An official inquiry said that London Fire Brigade had been “gravely” under-prepared for the blaze that killed 72 people in 2017.
But Gordon Gibb, director of professional studies at the Mackintosh School of Architecture, said the “inadequacy” of building regulations in England that allowed the use of combustible cladding on the tower “has been known about for a long time”.
Mr Gibb, who acts as an expert witness within the construction industry, said: “In the report by Sir Martin Moore-Bick, it is stated it would be ‘an affront to common sense’ to suggest the cladding used was compliant with the building regulations in England.
“But what becomes clear it is an affront to common sense for the UK Government to be looking anywhere else than on their own doorstep for the cause of the deaths in Grenfell Tower.”
In 1999 external cladding was blamed when a fire at Garnock Court in Irvine spread to other floors, claiming the life of a disabled man. A committee of MPs probed the blaze and set down new safety standards.
Mr Gibb said: “After that fire a report was published by a government committee that advised the use of entirely non-combustible materials for cladding of towers should be required. The report said ‘we do not believe it should take a serious fire in which many people are killed…’
“In Scotland, the advice was heeded and regulations were updated to ensure cladding was non-combustible. In England, the advice was ignored.”
Six people died in Camberwell, London, in 2009 in a fire involving combustible cladding.
Mr Gibb said: “The coroner’s court made recommendations and over the following four years representations were made to upgrade the regulations. However, with the Tory bonfire of regulation and red tape in play, this was not possible because all regulations supporting health and safety have been seen as an albatross around the neck of British businesses.”

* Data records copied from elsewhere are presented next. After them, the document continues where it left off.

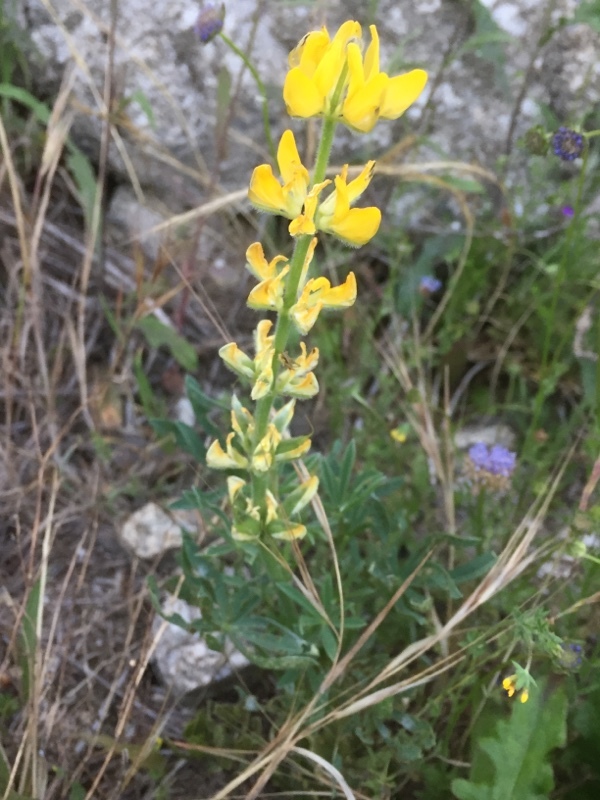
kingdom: Plantae
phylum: Tracheophyta
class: Magnoliopsida
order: Fabales
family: Fabaceae
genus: Lupinus
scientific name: Lupinus luteus
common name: European yellow lupine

Confusion over safety regulations intended to prevent a repeat of the Grenfell Tower disaster could trigger a “property blight” for thousands of homeowners, according to a leading chartered surveyor.
Advice issued by the UK Government – and adopted in Scotland – has created problems for the owners of flats even when they are not necessarily insulated with dangerous cladding.
Eric Curran, managing partner at DM Hall LLP, said the uncertainty is causing “lots of angst”.
The confusion has arisen because of doubts over whether different types of cladding meet updated safety standards.